UFC Fight Night 57, which faced strong sports competition on Saturday, led FOX Sports 1 to a strong Saturday night in the ratings.
The Frankie Edgar vs. Cub Swanson main event, pitting two of the company’s top four featherweights in its rankings against each other, led the main card to drawing 903,000 viewers, up 11 percent from the usual Fight Night average. The show’s peak quarter hour was 1,021,000 viewers. For a comparison, the Nov. 8 Fight Night show did 699,000 viewers, and the prelims before UFC 180 did 624,000 viewers.
The competition for Edgar vs. Swanson included Manny Pacquiao vs. Chris Algieri on pay-per-view, plus college football, with USC vs. UCLA doing 3.6 million viewers on ABC and Missouri vs.
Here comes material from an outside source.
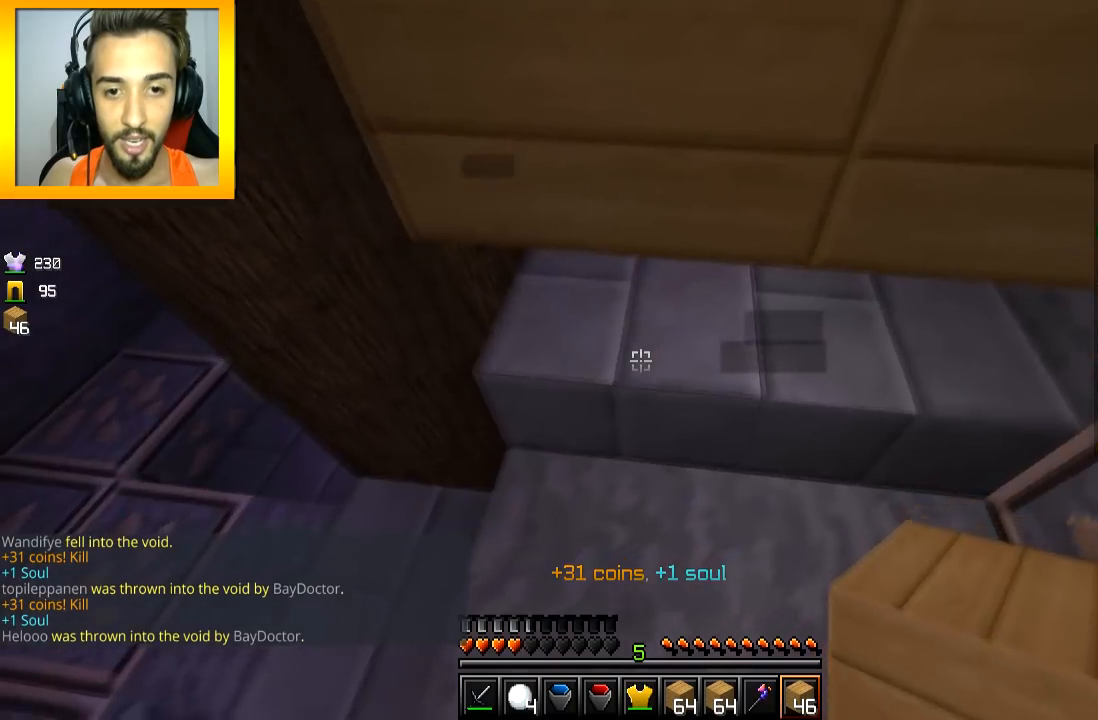
{"keys": ["a", "s"], "mouse": [], "events": [[201, "mouse_right", "down"], [267, "mouse_right", "up"]]}
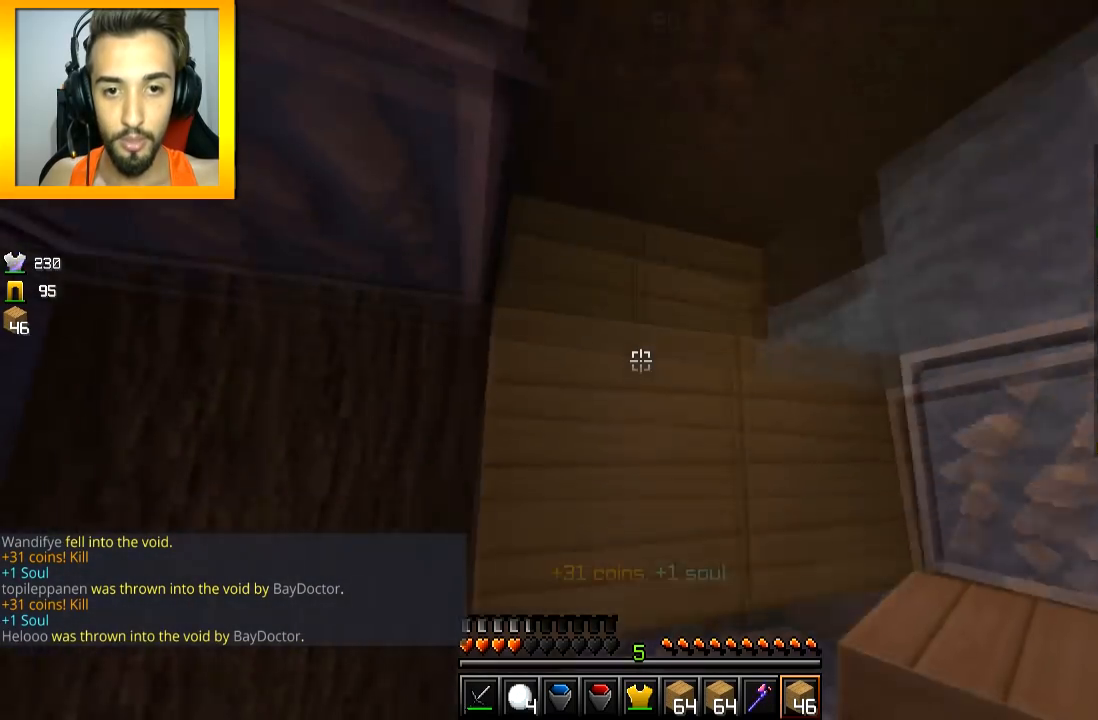
{"keys": ["a", "s"], "mouse": [], "events": []}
Tennessee doing 3.3 million viewers on ESPN. Both games ended before UFC’s main event went into the cage, but they did go against much of the main card.
What helped the show is the main event going the nearly full five rounds, with Edgar finishing with four seconds left in the final round. This gave the headliners more than 30 minutes between intros and fight time to build the audience. There is a substantial correlation between the length of the main event and the success of the ratings.
Interest carried over after the show, as FOX Sports Live, which featured interviews and analysis, did 446,000 viewers, more than double the usual number the show does on Saturday night in that time slot. Even more important, most of those viewers UFC brought to the table were in the 18-49 demographic. The show did 345,000 viewers in the key demo, more than triple the Saturday average in the slot.
The prelims, which had nothing special from a marquee value perspective, did 777,000 viewers, well above the 468,000 Fight Night prelims average since the move to FS1. Heavyweights Josh Copeland and Ruslan Magomedov headlined and neither are well-known names. The closest thing to names on the show were veteran Yves Edwards, and former Ultimate Fighter competitors Luke Barnatt and James Vick.
The biggest star created that night was, ironically, not even on television.
Paige VanZant, who defeated Kailin Curran in a match that only aired on Fight Pass, ended up getting a huge delayed reaction, likely from post-show media coverage. There were more than 100,000 searches for VanZant, the seventh most of any topic on Monday. She was as high as No. 3, behind only stories related to Ferguson, Mo., in early listings. In final tabulations, the only larger sports related search was for the Dallas Cowboys.
It is almost unheard of for an MMA fighter to garner that much interest two days after a fight. Usually that level is limited to pay-per-view main eventers after a big drawing event.
Spike TV on Friday night ran a replay of Bellator 131, the company’s record-breaking show, headlined by Tito Ortiz vs. Stephan Bonnar. The replay did 617,000 viewers. That’s just slightly below what Bellator was getting on the Friday night time slot for live fights. The total audience for the three airings of the show was 2.3 million viewers, and the main event total audience was closer to 3.3 million viewers.
In all, 8.8 million different people watched at least one minute of the show if you combine the three airings, which were a live airing and a replay on Nov. 15, plus the Friday replay.
The lone weak number of the past seven days was the Nov. 19 edition of Ultimate Fighter, which did a season-low 381,000 viewers watching that night and 256,000 DVR viewers, for 637,000 total. That’s a surprise since the show featured Felice Herrig vs. Randa Markos, and was heavily promoted with clips indicating a lot of heat between the two. A clip aired throughout the week of Herrig blowing a bubble from bubble gum in Markos’ face after weigh-ins, which Markos slapped practically out of her mouth.